Looking at last month’s picture, I haven’t done too badly or too well – it’s slightly fuller than it was last month but a few more have disappeared from the oldest part, top left and there is now NO PILE in front of the shelves! My Three Investigators Mysteries pile is still tucked in, albeit turned around.

I completed 11 books in September, and am part-way through three more. I finished NONE of my ebook TBR books for September, although I did DNS one as I couldn’t get the file to work. I read or abandoned eight of my print TBR books and am in the middle of my ninth. Those were all also mainly from my TBR challenge – I now have 3 whole books and several to finish to go on that from now until 05 October, the good news being that Matthew won’t be ready to start the Dave Grohl book that initiated the challenge until a few days after that. I am now still on books that came in in September 2021 but should be “just” a year behind again soon.

Incomings

I was NOT restrained with print books in this last month. This is probably down to my lack of self control as the new bookshop opened in Kings Heath, where I live – I reported on the opening weekend and the books I bought there here.

As well as those on the top row that came then, Meg passed me Ali’s copy of “Sankofa” by Chibundu Onuzo, about family secrets and a return to Africa to read, I bought Rob Beckett’s memoir / consideration of British class systems “Class Act” very cheap in The Works, I introduced Matthew to the Heath Bookshop and how wonderful to just browse and not just have to search for books on my wishlist, so I went for Eniola Aluko’s “They Don’t Teach This” about her career in British football, and Robert Twigger’s “Walking the Great North Line” about a walk through the middle of Britain. Claire kindly picked up our mutual friend Sally Brooks’ novel “Four Movements” (50 years, four people, one piano) for me at her book signing. Two review books arrived, from the British Library in their Women Writers series, “War Among Ladies” by Eleanor Scott (about teachers at a girls’ school!) and “Chase of the Wild Goose” by Mary Gordon is a novelisation of the Ladies of Llangollen from new publisher Lurid Editions (not out till Feb so reading in November). Finally, my pre-order of Damian Hall’s important book about the carbon/climate effect of running, “We Can’t Run Away from This”, popped through the letterbox.

I won just the four NetGalley books this month:

I went looking for “Pineapple Street” by Jenny Jackson after seeing it mentioned by another blogger (who?) – it’s a saga about monied folk in Brooklyn Heights (pub April 2023).
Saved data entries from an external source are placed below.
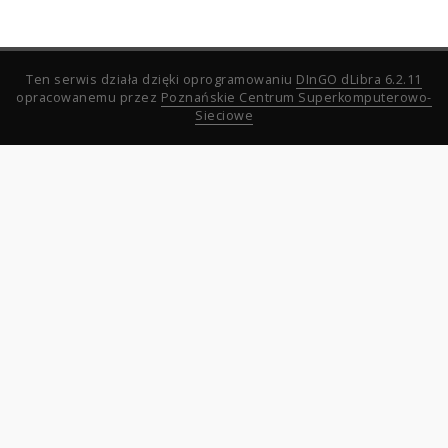
Ten serwis działa dzięki oprogramowaniu
DInGO dLibra 6.2.11
opracowanemu przez
Poznańskie Centrum Superkomputerowo-
Sieciowe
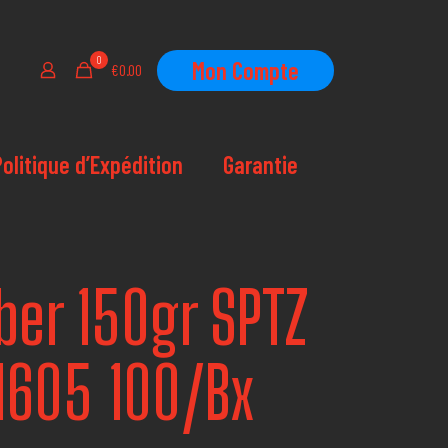
0
Mon Compte
€0.00
Politique d’Expédition
Garantie
ber 150gr SPTZ
1605 100/Bx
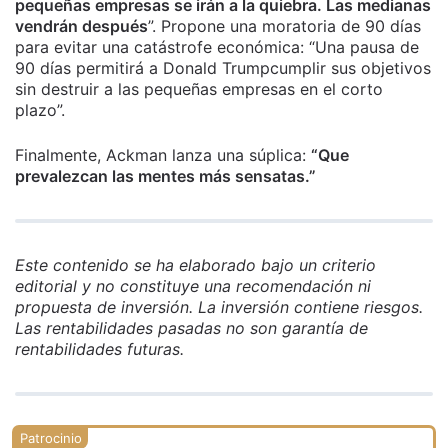
pequeñas empresas se irán a la quiebra. Las medianas
vendrán después
”. Propone una moratoria de 90 días
para evitar una catástrofe económica: “Una pausa de
90 días permitirá a Donald Trumpcumplir sus objetivos
sin destruir a las pequeñas empresas en el corto
plazo”.
Finalmente, Ackman lanza una súplica:
“Que
prevalezcan las mentes más sensatas.”
Este contenido se ha elaborado bajo un criterio
editorial y no constituye una recomendación ni
propuesta de inversión. La inversión contiene riesgos.
Las rentabilidades pasadas no son garantía de
rentabilidades futuras.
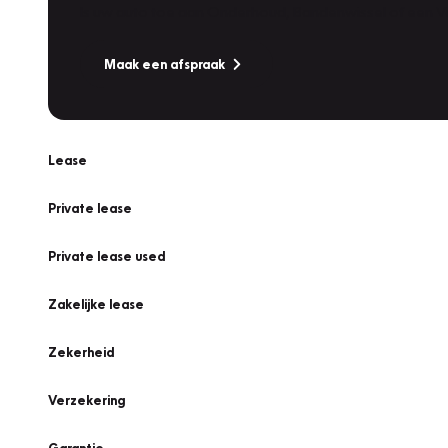
Is uw auto toe aan Onderhoud, Bandenwissel of een Va
Maak een afspraak
Lease
Private lease
Private lease used
Zakelijke lease
Zekerheid
Verzekering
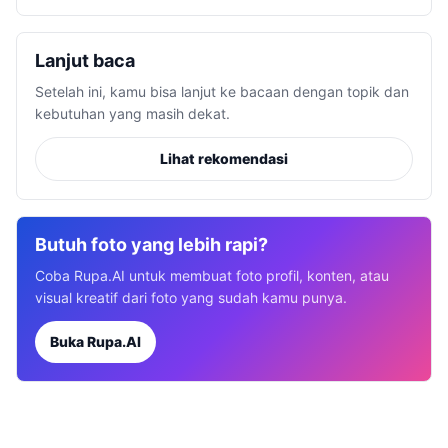
Lanjut baca
Setelah ini, kamu bisa lanjut ke bacaan dengan topik dan
kebutuhan yang masih dekat.
Lihat rekomendasi
Butuh foto yang lebih rapi?
Coba Rupa.AI untuk membuat foto profil, konten, atau
visual kreatif dari foto yang sudah kamu punya.
Buka Rupa.AI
Susan Rogers and Ogi Ogos’ “This is What It Sounds Like” (Oct 2022) is about why we like the music we like. “The Things That We Lost” by Jyoti Patel (Jan 2023), winner of the 2021 #Merky Books New Writers’ Prize is about the secrets that lie in family histories, and Jessica George’s “Maame” (Jan 2023) is a debut following a young woman’s journey to independence.

So that was 11 read and 17 coming in in September – even if I have read the two short story collections, going very much in the wrong direction!

Currently reading

As well as my readalong with Emma, “Square Haunting”, I’m still reading “The Adventures of Miss Barbara Pym” and picking away at those Icelandic sagas (Matthew has granted me that I’m reading them so they are off the TBR challenge even if not finished) and Stacey Dooley’s “Women Who Fight Back”, a very engaging but often shocking read about some of the subjects of her documentaries.

Coming up

As well as the Larry McMurtry for this month, these books take me up to and through Dave Grohl’s “The Storyteller” while covering the three review books I must get to in print.

My NetGalley TBR for October covers Africans in London, why we like the music we like, a Christmas novel I might read later, a book about healing through nature and edited primary sources on Black people in Britain:

All very achievable if I didn’t have the EIGHT books from NetGalley published in September that I have yet to read! And I think there’s a Kaggsy and Stuck in a Book Year read coming up, too, for which I have an e-book languishing somewhere.

With the ones I’m currently reading (not including my readalong which will take a while), that’s 3 books to finish and 21 to read, minimum. Can I do that? Hm: no!


How was your September reading? What are you reading this month? Have you read or picked up any of my selection?